Emerged out of the first nationwide conference for single-payer health care activists
Has launched national campaigns with the George Soros-funded Health Care for America Now!
Views health care as a battleground of political warfare
The Universal Health Care Action Network (UHCAN) emerged out of “the first nationwide conference for single-payer activists” in March 1992. In a follow-up conference in November of that year, 250 leaders from 37 states established UHCAN as a national organization and situated it in Ohio “to symbolize [its] identity as a grassroots center for health care reform advocates.”
UHCAN supports a single-payer health care system controlled by the federal government. Its Board Co-Chair (and Executive Director of the Metro New York Health Care for All Campaign) is Mark Hannay, who sees single-payer health care as a right to which all Americans are entitled; i.e., as part of the unfulfilled promise of President’s Franklin Roosevelt’s New Deal. The organization also advocates “health care justice” as a natural extension of the “moral arc” of the Civil Rights Movement of the 1960s.
UHCAN is affiliated with more than 50 national associations and hundreds of state groups. It supports the five principles for health care reform established by the Institute of Medicine:
Health care coverage should be universal.
Health care coverage should be continuous.
Health care coverage should be affordable to individuals and families.
The health insurance strategy should be affordable and sustainable for society.
Health insurance should enhance health and well-being by promoting access to high-quality care that is effective, efficient, safe, timely, patient-centered, and equitable.
In UHCAN's calculus, the best way to achieve these objectives is to put government in charge of the health care system, rather than to institute reforms that favor free-market principles.
_ _ _ _ _ _ _
■ **Work instructions**:
a) Using the text on the Universal Health Care Action Network, decide whether each statement agrees with it, answering yes or no and quoting the deciding words: (i) UHCAN was set up as a national organization at a conference held in November 1992. (ii) UHCAN was placed in New York to mark its grassroots identity. (iii) UHCAN supports five principles for health care reform set by the Institute of Medicine.
b) Summarize the text on the Universal Health Care Action Network in two sentences.
c) Continue the text on the Universal Health Care Action Network from the point where it stops.
The records that come next are separate material, unrelated to the text on the Universal Health Care Action Network.

■ **Provided information**:
_ _ _ _ _ _ _
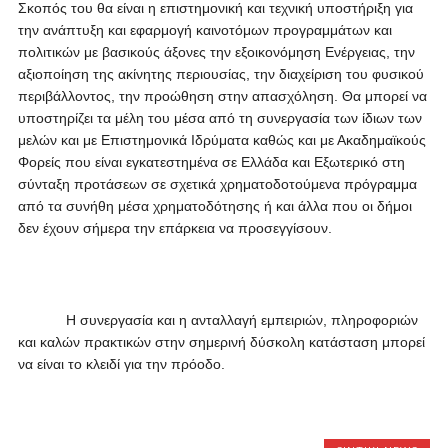
Σκοπός του θα είναι η επιστημονική και τεχνική υποστήριξη για
την ανάπτυξη και εφαρμογή καινοτόμων προγραμμάτων και
πολιτικών με βασικούς άξονες την εξοικονόμηση Ενέργειας, την
αξιοποίηση της ακίνητης περιουσίας, την διαχείριση του φυσικού
περιβάλλοντος, την προώθηση στην απασχόληση. Θα μπορεί να
υποστηρίζει τα μέλη του μέσα από τη συνεργασία των ίδιων των
μελών και με Επιστημονικά Ιδρύματα καθώς και με Ακαδημαϊκούς
Φορείς που είναι εγκατεστημένα σε Ελλάδα και Εξωτερικό στη
σύνταξη προτάσεων σε σχετικά χρηματοδοτούμενα πρόγραμμα
από τα συνήθη μέσα χρηματοδότησης ή και άλλα που οι δήμοι
δεν έχουν σήμερα την επάρκεια να προσεγγίσουν.
Η συνεργασία και η ανταλλαγή εμπειριών, πληροφοριών
και καλών πρακτικών στην σημερινή δύσκολη κατάσταση μπορεί
να είναι το κλειδί για την πρόοδο.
_ _ _ _ _ _ _
■ **Task-by-task outputs**:
a)
(i) Yes: "In a follow-up conference in November of that year, 250 leaders from 37 states established UHCAN as a national organization"
(ii) No: "situated it in Ohio “to symbolize [its] identity as a grassroots center for health care reform advocates.”"
(iii) Yes: "It supports the five principles for health care reform established by the Institute of Medicine"

b) The Universal Health Care Action Network (UHCAN) grew out of a 1992 conference of single-payer activists and became a national organization based in Ohio that backs a single-payer system controlled by the federal government. It is affiliated with more than 50 national associations and hundreds of state groups, supports the Institute of Medicine's five principles for health care reform, and holds that these are best achieved by putting government in charge of the health care system.

c)
A top priority for UHCAN is to build grassroots connections to local and national media. In its publication titled “Media Tips & Success Stories: Getting Better Media Coverage for Your Group’s Actions and Messages,” UHCAN outlines strategies for reaching out to the public, local politicians, and media outlets. For example, the UHCAN publication cites Kathleen Duffy of Campaign for Better Health Care, who explains that her success in Illinois lies in developing a “story bank” to use as “bait for media coverage.” Working alongside liberal Illinois Senator Richard Durbin, Duffy’s group was able “to identify local residents” that would share their health care stories with the public and also “to educate them about how reform will help them.”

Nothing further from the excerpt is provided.